__Problem statement__: For the material below, count the lines containing "example" and reply with the number alone.

※ ※ ※

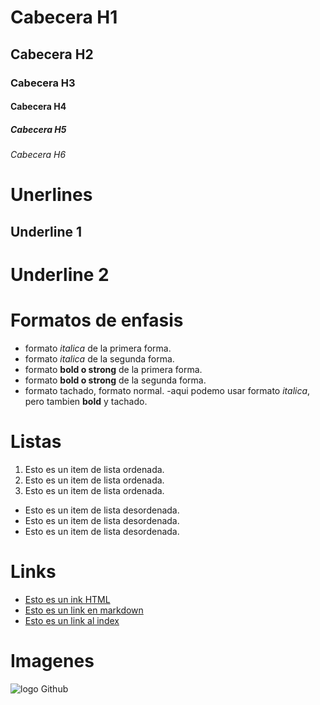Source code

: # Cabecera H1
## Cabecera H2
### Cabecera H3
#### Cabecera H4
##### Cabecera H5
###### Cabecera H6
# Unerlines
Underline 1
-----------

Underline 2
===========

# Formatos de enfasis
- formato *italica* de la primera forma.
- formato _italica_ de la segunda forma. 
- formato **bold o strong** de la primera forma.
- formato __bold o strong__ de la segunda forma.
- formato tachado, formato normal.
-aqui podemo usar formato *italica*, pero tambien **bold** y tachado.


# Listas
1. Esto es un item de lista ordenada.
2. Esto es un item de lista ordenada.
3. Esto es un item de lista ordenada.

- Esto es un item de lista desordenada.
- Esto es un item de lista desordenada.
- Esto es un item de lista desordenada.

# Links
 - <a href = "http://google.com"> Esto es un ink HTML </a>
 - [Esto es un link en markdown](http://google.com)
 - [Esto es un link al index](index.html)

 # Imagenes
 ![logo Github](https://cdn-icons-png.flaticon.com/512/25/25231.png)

※ ※ ※

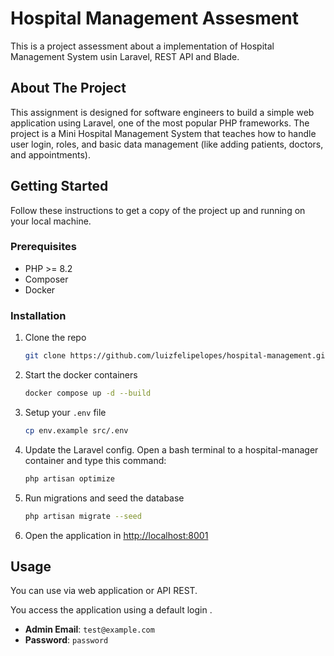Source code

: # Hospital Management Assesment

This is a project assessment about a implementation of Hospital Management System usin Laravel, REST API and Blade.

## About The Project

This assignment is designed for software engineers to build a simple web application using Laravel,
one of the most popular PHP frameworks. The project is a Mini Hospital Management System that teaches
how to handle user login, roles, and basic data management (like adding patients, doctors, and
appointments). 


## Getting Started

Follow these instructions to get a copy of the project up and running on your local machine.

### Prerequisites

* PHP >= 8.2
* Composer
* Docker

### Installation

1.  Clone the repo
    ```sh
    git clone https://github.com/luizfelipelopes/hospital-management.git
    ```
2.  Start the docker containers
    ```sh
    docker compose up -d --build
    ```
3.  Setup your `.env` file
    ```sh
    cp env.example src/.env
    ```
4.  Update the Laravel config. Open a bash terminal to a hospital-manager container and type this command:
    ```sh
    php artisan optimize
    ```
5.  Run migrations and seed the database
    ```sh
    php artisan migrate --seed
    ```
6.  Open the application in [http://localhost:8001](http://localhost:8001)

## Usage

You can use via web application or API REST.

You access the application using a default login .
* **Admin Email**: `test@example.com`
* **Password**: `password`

※ ※ ※

__Response to the task__: 2